Когда Марийка пошла в первый класс, Зинаиду Тимофеевну уже знали в школе, и она оказалась тем «зверем», который сам бежит на ловца. Разумеется, она стала членом родительского комитета… А тут пошла целая серия соревнований под девизом «Готов к труду и обороне» — школьное, районное, городское, областное, и Зинаида Тимофеевна, стоявшая, можно сказать, у истоков этого движения в Марийкиной школе, потеряла голову. Она добывала противогазы, носилки, перевязочные средства, она формировала команду — и тренировки, тренировки, тренировки.
Возле школы, стоявшей на открытом высоком месте, был сад, частично оставшийся от снесенных домовладений, на месте которых поднимались новые здания — так выросло и здание Марийкиной школы, частично — насаженный учениками на субботниках. Это возвышенное место — Полянка, представлявшее одно целое все с той же улицей Соляной, с теми же обступившими ее горками и, разумеется, с Бородаткой, тоже курчавилось зарослями сирени, боярышника, черемухи и тоже буйно цвело по весне, и светлое здание новой школы как бы плыло по бело-розовым волнам, под стремительно идущими высокими, золотыми весенними облаками… В саду возле школы вспыхивали и звенели горны, пестрели белые рубашки, красные галстуки — пионерские линейки, сборы, утренники, и все трепетало, ходило на прохладном майском ветру, возглашало с юным, не знающим компромиссов энтузиазмом: будь готов к труду и обороне!
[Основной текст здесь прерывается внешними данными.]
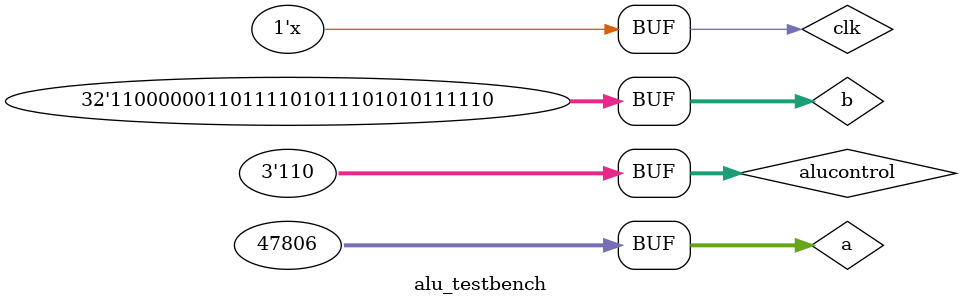
<source format=sv>
`timescale 1ns / 1ps
module alu_testbench();
    // initialize variables
    logic clk;              // clock
    logic [31:0] a, b;      // input values to do operations with
    logic [2:0]  alucontrol; // alucontrol inputs
    logic [31:0] result;   // output
    logic zero;  // bool output case when output = 0 

    // instantiate device under test
    alu instantiated_alu(a, b, alucontrol, result, zero);

    initial begin
        // set clock to zero
        clk = 0;
        
        // testcase 1: add a and b. set alucontrol to 010
        a = 'hDEAD0000; b = 'h0000BEEF; alucontrol = 3'b010; #2;
        // result should be 0xdeadbeef
        
        // wait for 1 clock cycle
        // testcase 2: and a and b. set alucontrol to 000
        a = 'hC0DEBABE; b = 'h0000FFFF; alucontrol = 3'b000; #2;
        // result should be 0x0000babe

        // wait for 1 clock cycle
        // testcase 3: or a and b. set alucontrol to 001
        a = 'hC0DE0000; b = 'h0000BABE; alucontrol = 3'b001; #2;
        // result should be 0xc0debabe
        
        // wait for 1 clock cycle
        // testcase 4: subtract a and b. set alucontrol to 010
        // logic, negate b and add 1 to get the 2s complement of b
        // then add it to a to get ~b + a or b - a
        a = 'h0000BABE; b = 'hC0DEBABE; alucontrol = 3'b110; #2;
        // result shoule be: 3F220000 (equivalent to 1c0de0000)
        
    end

    // clock simulator
    // Simulate clock, 2ticks for clock cycle
    // hence 2ns each clock cycle
    always begin
        #1 clk = ~clk; 
    end
endmodule
</source>
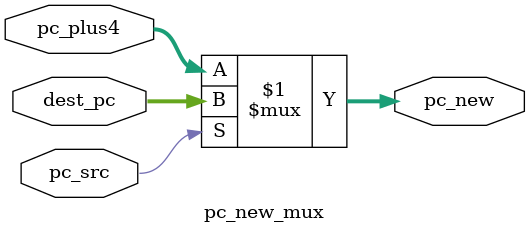
<source format=sv>
module pc_new_mux(
                  input logic[15:0] pc_plus4,
                  input logic[15:0] dest_pc,
                  input logic pc_src,
                  output logic[15:0] pc_new
                  );
                  
                 assign pc_new = (pc_src)?dest_pc : pc_plus4;
endmodule
</source>
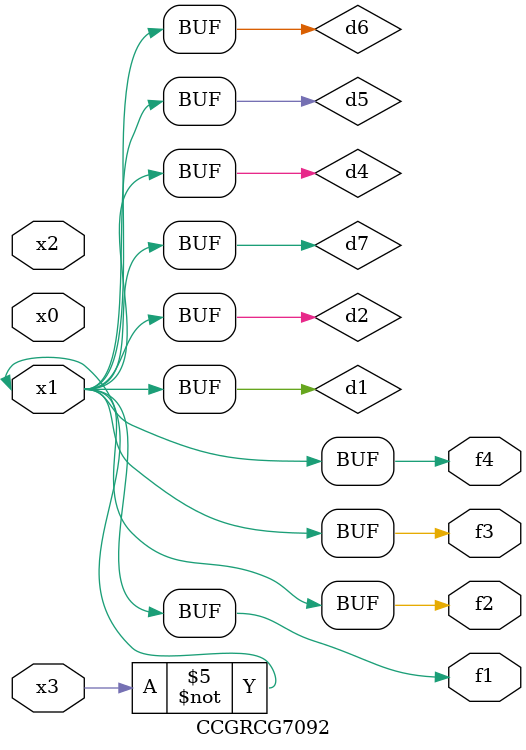
<source format=v>
module CCGRCG7092(
	input x0, x1, x2, x3,
	output f1, f2, f3, f4
);

	wire d1, d2, d3, d4, d5, d6, d7;

	not (d1, x3);
	buf (d2, x1);
	xnor (d3, d1, d2);
	nor (d4, d1);
	buf (d5, d1, d2);
	buf (d6, d4, d5);
	nand (d7, d4);
	assign f1 = d6;
	assign f2 = d7;
	assign f3 = d6;
	assign f4 = d6;
endmodule

</source>
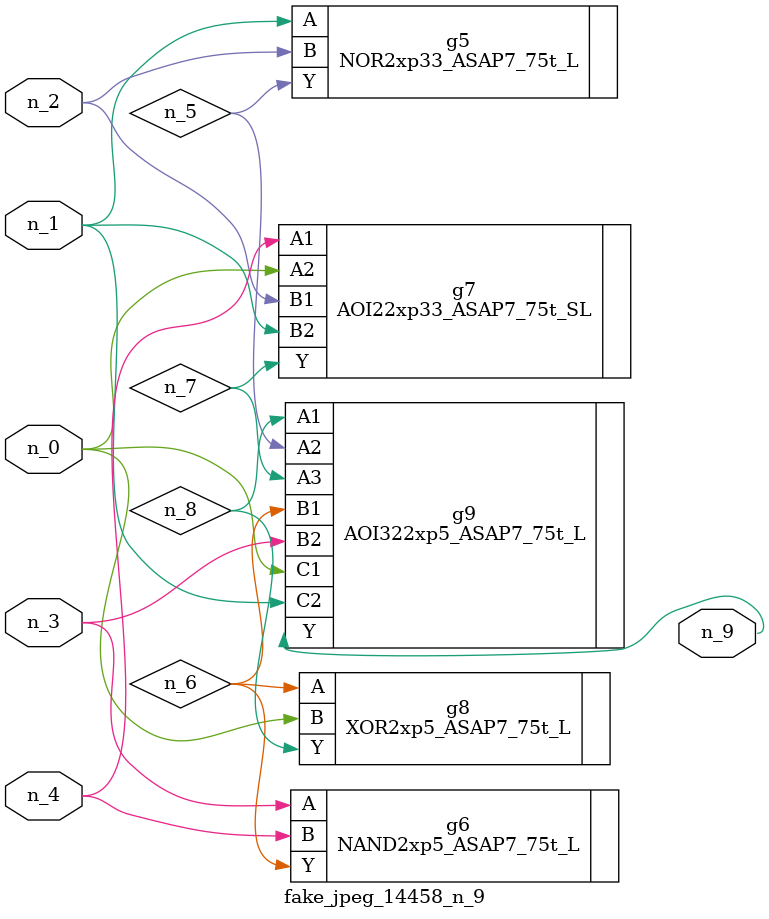
<source format=v>
module fake_jpeg_14458_n_9 (n_3, n_2, n_1, n_0, n_4, n_9);

input n_3;
input n_2;
input n_1;
input n_0;
input n_4;

output n_9;

wire n_8;
wire n_6;
wire n_5;
wire n_7;

NOR2xp33_ASAP7_75t_L g5 ( 
.A(n_1),
.B(n_2),
.Y(n_5)
);

NAND2xp5_ASAP7_75t_L g6 ( 
.A(n_3),
.B(n_4),
.Y(n_6)
);

AOI22xp33_ASAP7_75t_SL g7 ( 
.A1(n_4),
.A2(n_0),
.B1(n_2),
.B2(n_1),
.Y(n_7)
);

XOR2xp5_ASAP7_75t_L g8 ( 
.A(n_6),
.B(n_0),
.Y(n_8)
);

AOI322xp5_ASAP7_75t_L g9 ( 
.A1(n_8),
.A2(n_5),
.A3(n_7),
.B1(n_6),
.B2(n_3),
.C1(n_0),
.C2(n_1),
.Y(n_9)
);


endmodule
</source>
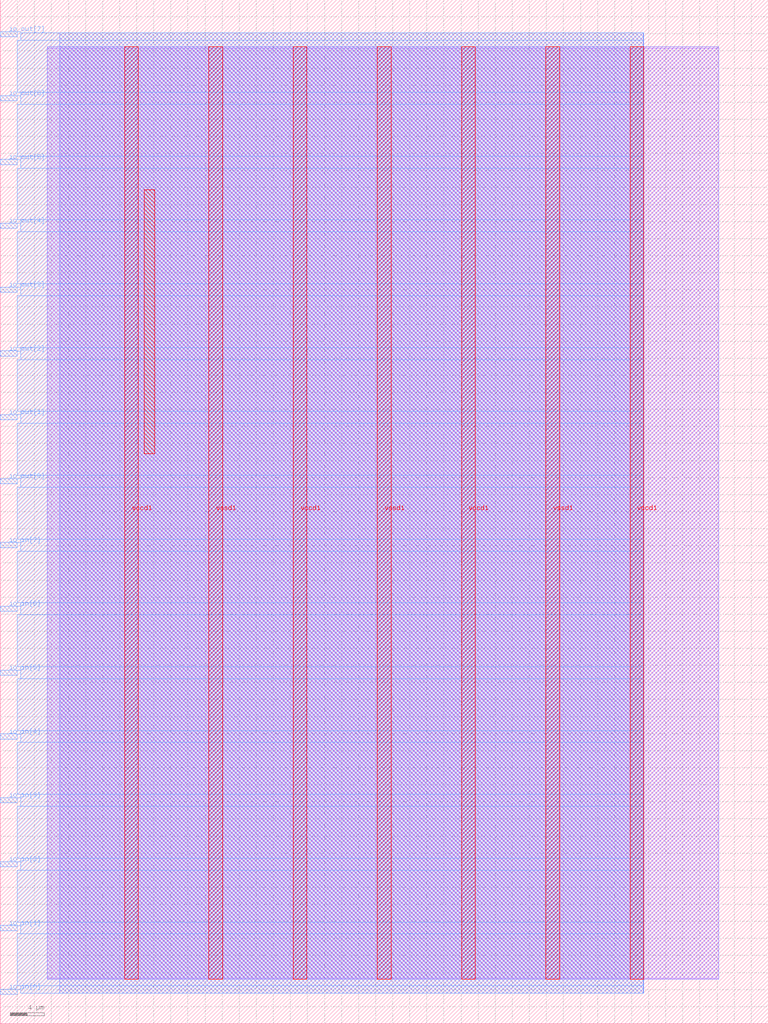
<source format=lef>
VERSION 5.7 ;
  NOWIREEXTENSIONATPIN ON ;
  DIVIDERCHAR "/" ;
  BUSBITCHARS "[]" ;
MACRO github_com_proppy_tt02_xls_counter
  CLASS BLOCK ;
  FOREIGN github_com_proppy_tt02_xls_counter ;
  ORIGIN 0.000 0.000 ;
  SIZE 90.000 BY 120.000 ;
  PIN io_in[0]
    DIRECTION INPUT ;
    USE SIGNAL ;
    PORT
      LAYER met3 ;
        RECT 0.000 3.440 2.000 4.040 ;
    END
  END io_in[0]
  PIN io_in[1]
    DIRECTION INPUT ;
    USE SIGNAL ;
    PORT
      LAYER met3 ;
        RECT 0.000 10.920 2.000 11.520 ;
    END
  END io_in[1]
  PIN io_in[2]
    DIRECTION INPUT ;
    USE SIGNAL ;
    PORT
      LAYER met3 ;
        RECT 0.000 18.400 2.000 19.000 ;
    END
  END io_in[2]
  PIN io_in[3]
    DIRECTION INPUT ;
    USE SIGNAL ;
    PORT
      LAYER met3 ;
        RECT 0.000 25.880 2.000 26.480 ;
    END
  END io_in[3]
  PIN io_in[4]
    DIRECTION INPUT ;
    USE SIGNAL ;
    PORT
      LAYER met3 ;
        RECT 0.000 33.360 2.000 33.960 ;
    END
  END io_in[4]
  PIN io_in[5]
    DIRECTION INPUT ;
    USE SIGNAL ;
    PORT
      LAYER met3 ;
        RECT 0.000 40.840 2.000 41.440 ;
    END
  END io_in[5]
  PIN io_in[6]
    DIRECTION INPUT ;
    USE SIGNAL ;
    PORT
      LAYER met3 ;
        RECT 0.000 48.320 2.000 48.920 ;
    END
  END io_in[6]
  PIN io_in[7]
    DIRECTION INPUT ;
    USE SIGNAL ;
    PORT
      LAYER met3 ;
        RECT 0.000 55.800 2.000 56.400 ;
    END
  END io_in[7]
  PIN io_out[0]
    DIRECTION OUTPUT TRISTATE ;
    USE SIGNAL ;
    PORT
      LAYER met3 ;
        RECT 0.000 63.280 2.000 63.880 ;
    END
  END io_out[0]
  PIN io_out[1]
    DIRECTION OUTPUT TRISTATE ;
    USE SIGNAL ;
    PORT
      LAYER met3 ;
        RECT 0.000 70.760 2.000 71.360 ;
    END
  END io_out[1]
  PIN io_out[2]
    DIRECTION OUTPUT TRISTATE ;
    USE SIGNAL ;
    PORT
      LAYER met3 ;
        RECT 0.000 78.240 2.000 78.840 ;
    END
  END io_out[2]
  PIN io_out[3]
    DIRECTION OUTPUT TRISTATE ;
    USE SIGNAL ;
    PORT
      LAYER met3 ;
        RECT 0.000 85.720 2.000 86.320 ;
    END
  END io_out[3]
  PIN io_out[4]
    DIRECTION OUTPUT TRISTATE ;
    USE SIGNAL ;
    PORT
      LAYER met3 ;
        RECT 0.000 93.200 2.000 93.800 ;
    END
  END io_out[4]
  PIN io_out[5]
    DIRECTION OUTPUT TRISTATE ;
    USE SIGNAL ;
    PORT
      LAYER met3 ;
        RECT 0.000 100.680 2.000 101.280 ;
    END
  END io_out[5]
  PIN io_out[6]
    DIRECTION OUTPUT TRISTATE ;
    USE SIGNAL ;
    PORT
      LAYER met3 ;
        RECT 0.000 108.160 2.000 108.760 ;
    END
  END io_out[6]
  PIN io_out[7]
    DIRECTION OUTPUT TRISTATE ;
    USE SIGNAL ;
    PORT
      LAYER met3 ;
        RECT 0.000 115.640 2.000 116.240 ;
    END
  END io_out[7]
  PIN vccd1
    DIRECTION INOUT ;
    USE POWER ;
    PORT
      LAYER met4 ;
        RECT 14.590 5.200 16.190 114.480 ;
    END
    PORT
      LAYER met4 ;
        RECT 34.330 5.200 35.930 114.480 ;
    END
    PORT
      LAYER met4 ;
        RECT 54.070 5.200 55.670 114.480 ;
    END
    PORT
      LAYER met4 ;
        RECT 73.810 5.200 75.410 114.480 ;
    END
  END vccd1
  PIN vssd1
    DIRECTION INOUT ;
    USE GROUND ;
    PORT
      LAYER met4 ;
        RECT 24.460 5.200 26.060 114.480 ;
    END
    PORT
      LAYER met4 ;
        RECT 44.200 5.200 45.800 114.480 ;
    END
    PORT
      LAYER met4 ;
        RECT 63.940 5.200 65.540 114.480 ;
    END
  END vssd1
  OBS
      LAYER li1 ;
        RECT 5.520 5.355 84.180 114.325 ;
      LAYER met1 ;
        RECT 5.520 5.200 84.180 114.480 ;
      LAYER met2 ;
        RECT 6.990 3.555 75.380 116.125 ;
      LAYER met3 ;
        RECT 2.400 115.240 75.400 116.105 ;
        RECT 2.000 109.160 75.400 115.240 ;
        RECT 2.400 107.760 75.400 109.160 ;
        RECT 2.000 101.680 75.400 107.760 ;
        RECT 2.400 100.280 75.400 101.680 ;
        RECT 2.000 94.200 75.400 100.280 ;
        RECT 2.400 92.800 75.400 94.200 ;
        RECT 2.000 86.720 75.400 92.800 ;
        RECT 2.400 85.320 75.400 86.720 ;
        RECT 2.000 79.240 75.400 85.320 ;
        RECT 2.400 77.840 75.400 79.240 ;
        RECT 2.000 71.760 75.400 77.840 ;
        RECT 2.400 70.360 75.400 71.760 ;
        RECT 2.000 64.280 75.400 70.360 ;
        RECT 2.400 62.880 75.400 64.280 ;
        RECT 2.000 56.800 75.400 62.880 ;
        RECT 2.400 55.400 75.400 56.800 ;
        RECT 2.000 49.320 75.400 55.400 ;
        RECT 2.400 47.920 75.400 49.320 ;
        RECT 2.000 41.840 75.400 47.920 ;
        RECT 2.400 40.440 75.400 41.840 ;
        RECT 2.000 34.360 75.400 40.440 ;
        RECT 2.400 32.960 75.400 34.360 ;
        RECT 2.000 26.880 75.400 32.960 ;
        RECT 2.400 25.480 75.400 26.880 ;
        RECT 2.000 19.400 75.400 25.480 ;
        RECT 2.400 18.000 75.400 19.400 ;
        RECT 2.000 11.920 75.400 18.000 ;
        RECT 2.400 10.520 75.400 11.920 ;
        RECT 2.000 4.440 75.400 10.520 ;
        RECT 2.400 3.575 75.400 4.440 ;
      LAYER met4 ;
        RECT 16.855 66.815 18.105 97.745 ;
  END
END github_com_proppy_tt02_xls_counter
END LIBRARY


</source>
В саду, на площадке, где обычно проводились пионерские линейки, Зинаида Тимофеевна и устраивала тренировки своей команды.
Сначала она строила ее по ранжиру и делала перекличку, а ветерок овевал нетерпеливые лица мальчишек и девчонок с обожженными весенним солнцем лбами. Ребята томились обязательным ритуалом, нервно перебирали брезентовые лямки противогазных сумок, — скорее, скорее, бежать, носить, перевязывать… Только бежать, только носить и перевязывать, — никто не хотел быть в роли раненого или пострадавшего от иприта, и все взгляды были обращены на Марийку. Но ее не надо просить и уговаривать, она за этим и крутится возле Зинаиды Тимофеевны, она согласна, чтобы ее носили и перевязывали.
Она шла и ложилась на траву поодаль от выстроившейся команды, ее закрытые глаза, разбросанные ноги и руки должны были свидетельствовать, что она ранена на поле боя, изнемогает от потери крови. Сквозь смеженные веки оранжево и черно проникает солнце, слух ловит отдаленные команды мамы, и вот уже дробный топот, прерывистое дыхание приближаются к ней. Остановились, кинулись к Марийке, слышен треск разрываемого санпакета, к безвольно отброшенной ноге приложена палка, через минуту перебинтованная нога превращается в полено. Марийку, сотрясая ей внутренности, кидают на носилки, подхватывают, и она, стуча зубами, несется над самой землей… Теперь — никто не увидит — можно открыть глаза. Солнце бьет в них, и она не сразу видит в голубом, зеленом, огнистом свете устремленную вперед спину в белой рубашке, с красным клинышком галстука…
Потом ребята разматывают ей ногу и возвращаются туда, где с папиными карманными часами в руках ждет их мама. «Исцеленная» Марийка идет рядом с носилками. Донельзя озабоченная мама что-то говорит ребятам, показывая на папины часы, у Марийки кружится голова от только что перенесенной тряски, и ее чуточку точит оттого, что она забыта всеми, даже мамой, хотя никто не хотел быть раненым, а она согласилась. Ради общего дела.
Потом все начиналось сначала. Обида покидала Марийку сразу же, как только ей говорили, чтобы шла ложиться на траву. И она уже знала: если ее начинают сгибать в три погибели — стало быть, приводят в чувство посредством искусственного дыхания, напяливают на голову отвратно пахнущую резиной маску — она отравлена газом, стягивают бинтами плечо и грудь, так что спирает дух, — перебита осколком ключица…
Но лучше всего, когда была и Юлька. Тогда Зинаида Тимофеевна разбивала свою команду на две группы и устраивала между ними соревнование, Юльку тоже таскали на носилках и перевязывали, и они с Марийкой превращались уже в соперниц — каждая переживала за свою группу. Мчат вперегонки быстроногие санитары, а Юлька с Марийкой косят друг на дружку глазами, аж приподнимаются на носилках, не выдерживают, кричат своим «спасителям»: «Быстрей! Быстрей!»
Однажды, разыскивая, по обыкновению, Юльку, на площадке, в самый разгар соревнований, появилась Сабина. Перевязанных Юльку с Марийкой как раз укладывали на носилки, чтобы мчать в дальний конец площадки — в укрытие…
— Юля! Юленька! — плеснул над садом трагический вопль.